- _Problem statement_:
Return an exact copy of the data, starting at its first line and ending at the line that contains "IMPORTANT NOTIFICATIONS FOR OWNER & APPLICANT", minus any pictures.
:: Provided records
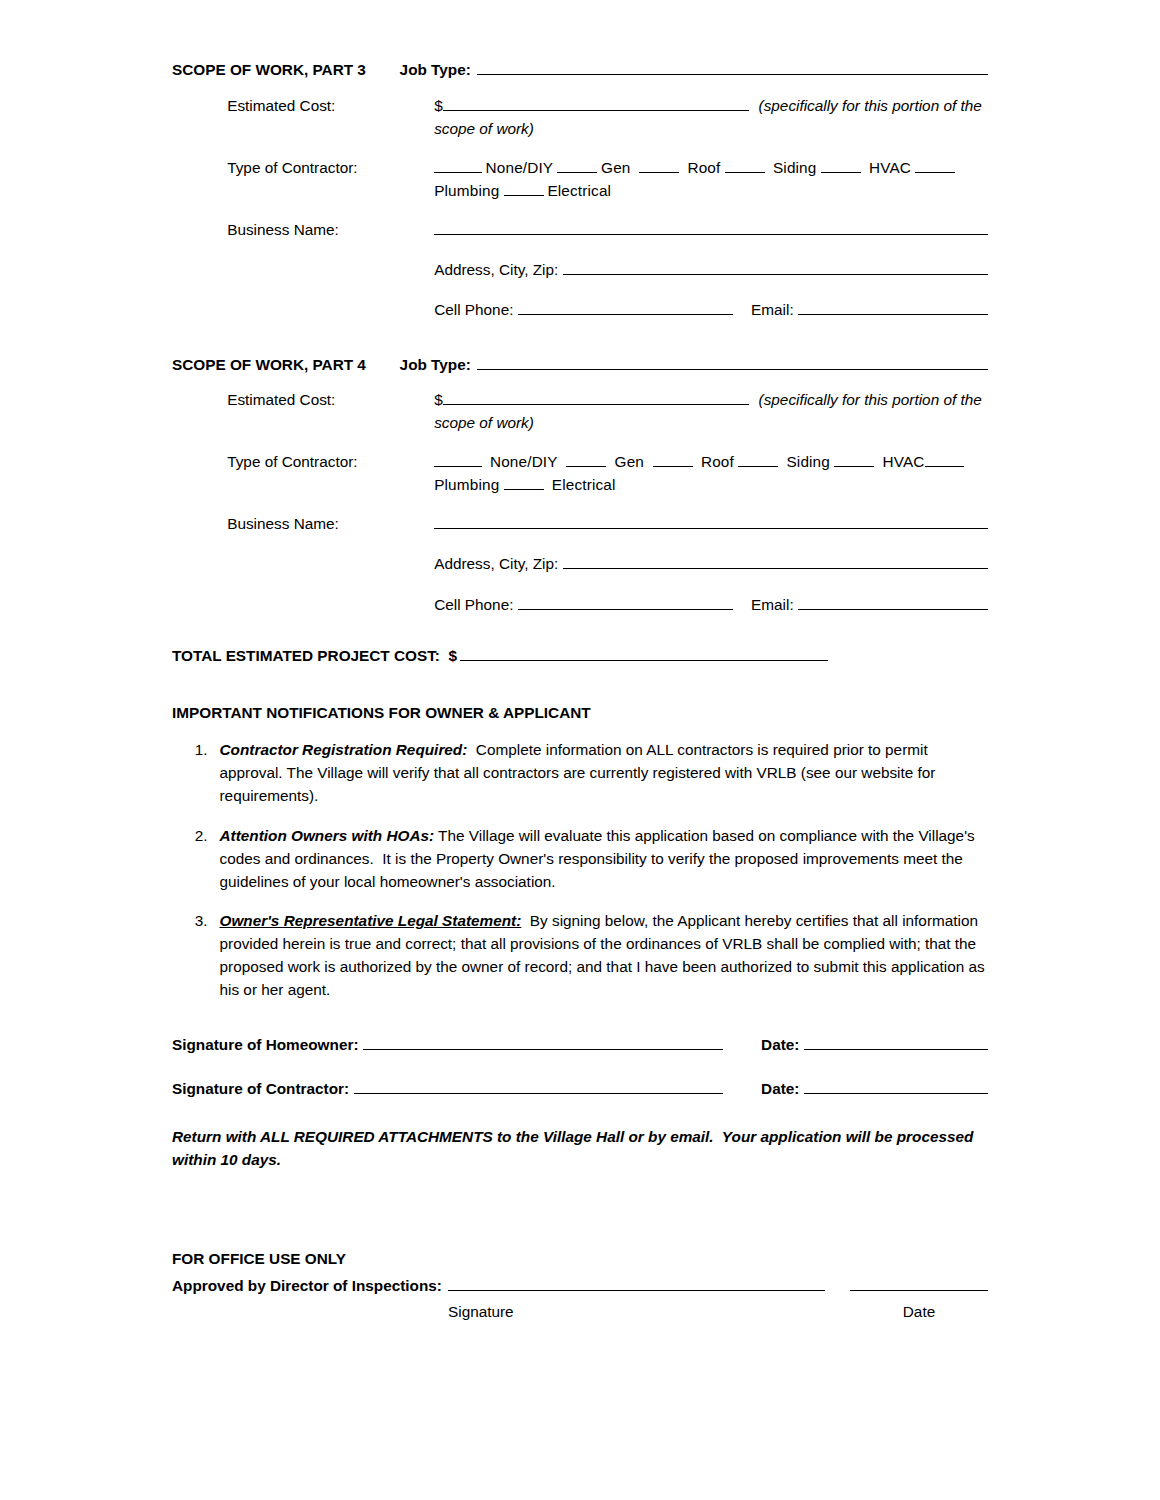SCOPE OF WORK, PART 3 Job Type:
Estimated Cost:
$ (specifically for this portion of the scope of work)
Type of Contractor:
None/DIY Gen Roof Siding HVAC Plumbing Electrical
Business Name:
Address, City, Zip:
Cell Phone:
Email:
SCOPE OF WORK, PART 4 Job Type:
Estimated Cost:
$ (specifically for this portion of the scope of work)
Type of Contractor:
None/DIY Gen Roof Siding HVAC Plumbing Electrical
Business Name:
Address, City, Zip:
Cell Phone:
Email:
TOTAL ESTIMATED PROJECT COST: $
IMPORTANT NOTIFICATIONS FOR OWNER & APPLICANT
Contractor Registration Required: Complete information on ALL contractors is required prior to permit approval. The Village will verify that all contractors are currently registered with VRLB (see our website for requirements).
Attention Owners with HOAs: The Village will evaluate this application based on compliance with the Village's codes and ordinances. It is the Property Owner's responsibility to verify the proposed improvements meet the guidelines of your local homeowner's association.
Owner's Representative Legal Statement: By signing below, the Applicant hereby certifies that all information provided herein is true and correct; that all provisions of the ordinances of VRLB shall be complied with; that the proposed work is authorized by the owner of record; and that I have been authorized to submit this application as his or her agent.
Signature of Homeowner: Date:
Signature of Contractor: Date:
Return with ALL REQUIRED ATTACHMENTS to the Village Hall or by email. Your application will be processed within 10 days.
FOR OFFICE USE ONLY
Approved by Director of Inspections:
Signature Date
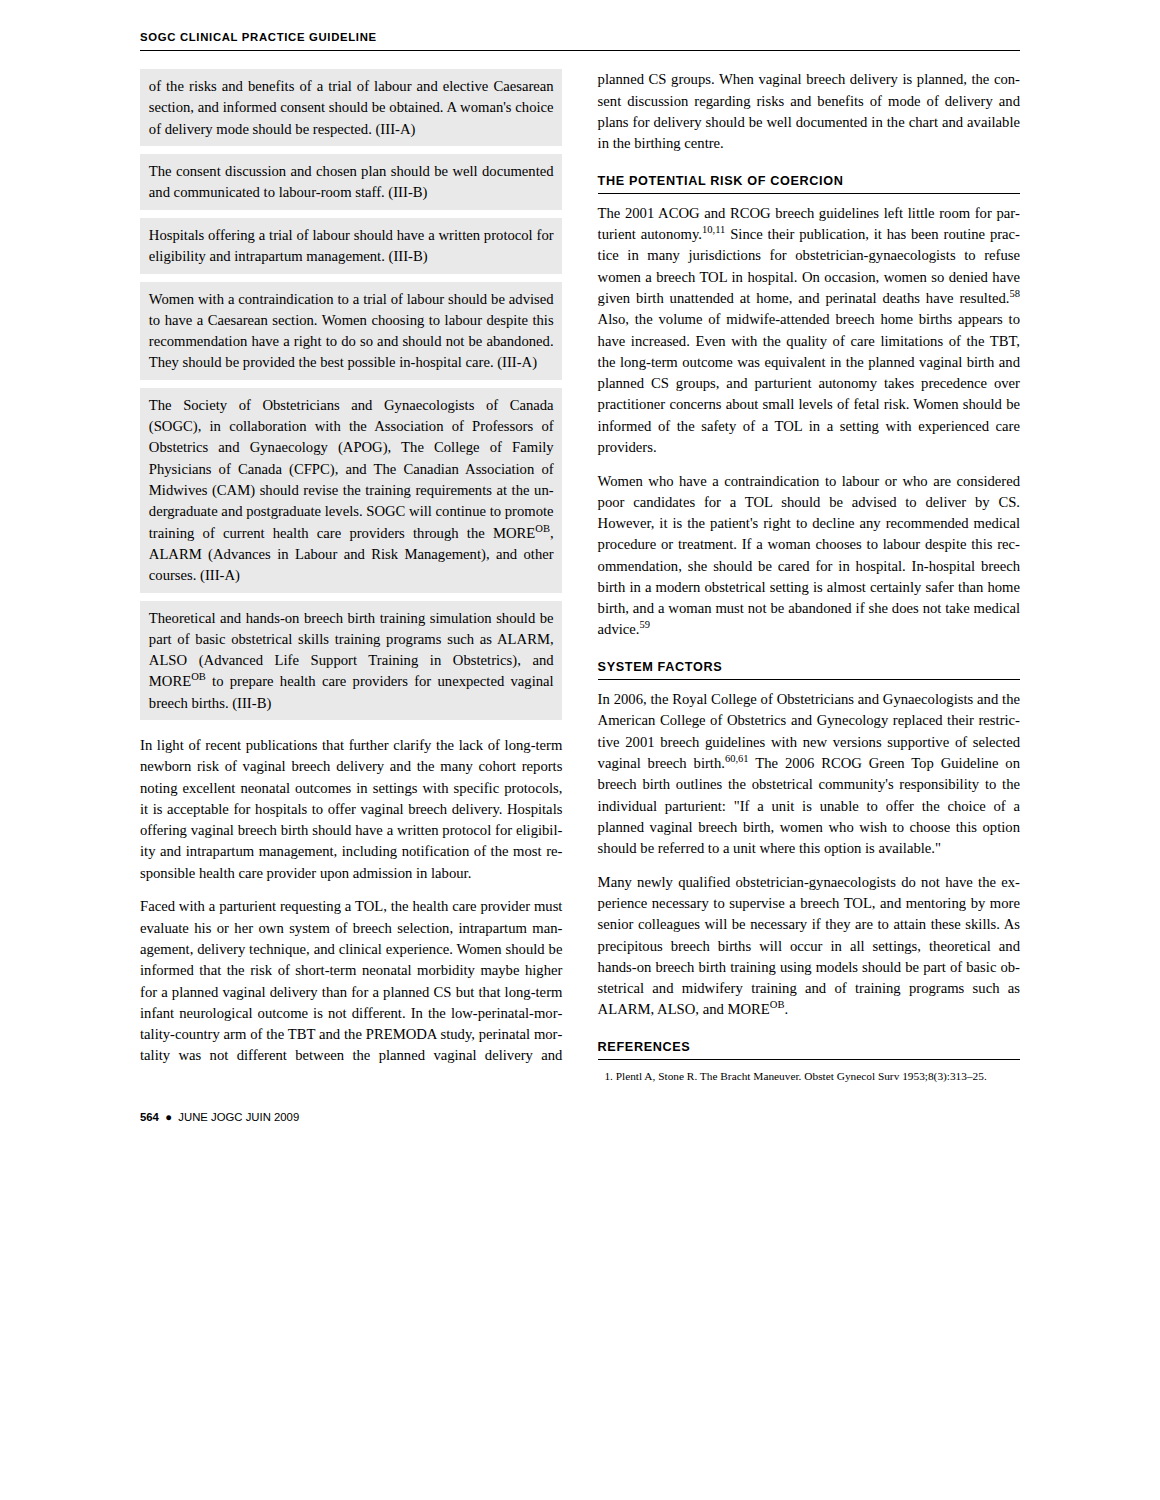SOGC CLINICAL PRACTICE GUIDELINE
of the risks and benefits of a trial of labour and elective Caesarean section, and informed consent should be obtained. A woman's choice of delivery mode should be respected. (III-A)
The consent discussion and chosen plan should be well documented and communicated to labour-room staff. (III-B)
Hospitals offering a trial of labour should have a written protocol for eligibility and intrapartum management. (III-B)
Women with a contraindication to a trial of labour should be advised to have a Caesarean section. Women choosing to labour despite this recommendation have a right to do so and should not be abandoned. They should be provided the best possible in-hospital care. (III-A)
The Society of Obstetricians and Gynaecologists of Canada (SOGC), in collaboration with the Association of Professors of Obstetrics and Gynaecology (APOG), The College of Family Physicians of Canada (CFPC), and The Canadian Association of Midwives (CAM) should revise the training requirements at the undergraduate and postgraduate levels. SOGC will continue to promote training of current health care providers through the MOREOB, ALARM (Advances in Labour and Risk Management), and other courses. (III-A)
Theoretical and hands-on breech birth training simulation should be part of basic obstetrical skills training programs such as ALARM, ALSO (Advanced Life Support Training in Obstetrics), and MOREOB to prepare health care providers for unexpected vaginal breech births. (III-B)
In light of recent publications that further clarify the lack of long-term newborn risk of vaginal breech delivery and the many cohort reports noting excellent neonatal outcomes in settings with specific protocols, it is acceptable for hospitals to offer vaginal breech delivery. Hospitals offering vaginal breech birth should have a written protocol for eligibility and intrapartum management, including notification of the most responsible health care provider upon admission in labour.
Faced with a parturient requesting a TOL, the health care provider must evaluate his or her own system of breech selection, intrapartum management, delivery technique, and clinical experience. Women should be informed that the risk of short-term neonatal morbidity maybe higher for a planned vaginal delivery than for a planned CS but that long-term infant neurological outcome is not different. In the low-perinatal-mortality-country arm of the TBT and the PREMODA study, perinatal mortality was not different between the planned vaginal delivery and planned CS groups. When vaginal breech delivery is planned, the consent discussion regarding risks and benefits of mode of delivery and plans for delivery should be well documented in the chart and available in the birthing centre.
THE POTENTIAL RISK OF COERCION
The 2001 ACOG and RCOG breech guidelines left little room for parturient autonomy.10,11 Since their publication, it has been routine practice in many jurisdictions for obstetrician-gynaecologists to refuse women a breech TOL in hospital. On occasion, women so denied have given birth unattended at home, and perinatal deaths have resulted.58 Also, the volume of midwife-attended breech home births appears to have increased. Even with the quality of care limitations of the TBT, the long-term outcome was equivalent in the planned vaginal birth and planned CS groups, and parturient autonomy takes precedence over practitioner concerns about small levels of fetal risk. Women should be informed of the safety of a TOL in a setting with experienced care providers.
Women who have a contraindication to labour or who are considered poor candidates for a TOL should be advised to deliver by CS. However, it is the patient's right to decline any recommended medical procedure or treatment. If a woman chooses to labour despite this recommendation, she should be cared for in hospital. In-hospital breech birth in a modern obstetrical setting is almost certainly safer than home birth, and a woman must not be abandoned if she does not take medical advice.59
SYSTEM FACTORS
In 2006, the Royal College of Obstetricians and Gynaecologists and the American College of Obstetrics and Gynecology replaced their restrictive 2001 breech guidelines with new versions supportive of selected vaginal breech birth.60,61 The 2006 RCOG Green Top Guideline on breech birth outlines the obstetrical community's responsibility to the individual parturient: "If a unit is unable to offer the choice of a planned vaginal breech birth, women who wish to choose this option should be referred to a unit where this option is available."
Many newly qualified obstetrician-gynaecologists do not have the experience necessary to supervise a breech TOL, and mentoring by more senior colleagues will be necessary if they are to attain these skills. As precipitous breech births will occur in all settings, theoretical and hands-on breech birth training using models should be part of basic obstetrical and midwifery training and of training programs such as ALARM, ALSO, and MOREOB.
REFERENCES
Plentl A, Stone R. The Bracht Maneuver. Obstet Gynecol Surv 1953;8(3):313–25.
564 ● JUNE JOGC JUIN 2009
::::
- _Answer for the task_:
SCOPE OF WORK, PART 3 Job Type:
Estimated Cost:
$ (specifically for this portion of the scope of work)
Type of Contractor:
None/DIY Gen Roof Siding HVAC Plumbing Electrical
Business Name:
Address, City, Zip:
Cell Phone:
Email:
SCOPE OF WORK, PART 4 Job Type:
Estimated Cost:
$ (specifically for this portion of the scope of work)
Type of Contractor:
None/DIY Gen Roof Siding HVAC Plumbing Electrical
Business Name:
Address, City, Zip:
Cell Phone:
Email:
TOTAL ESTIMATED PROJECT COST: $
IMPORTANT NOTIFICATIONS FOR OWNER & APPLICANT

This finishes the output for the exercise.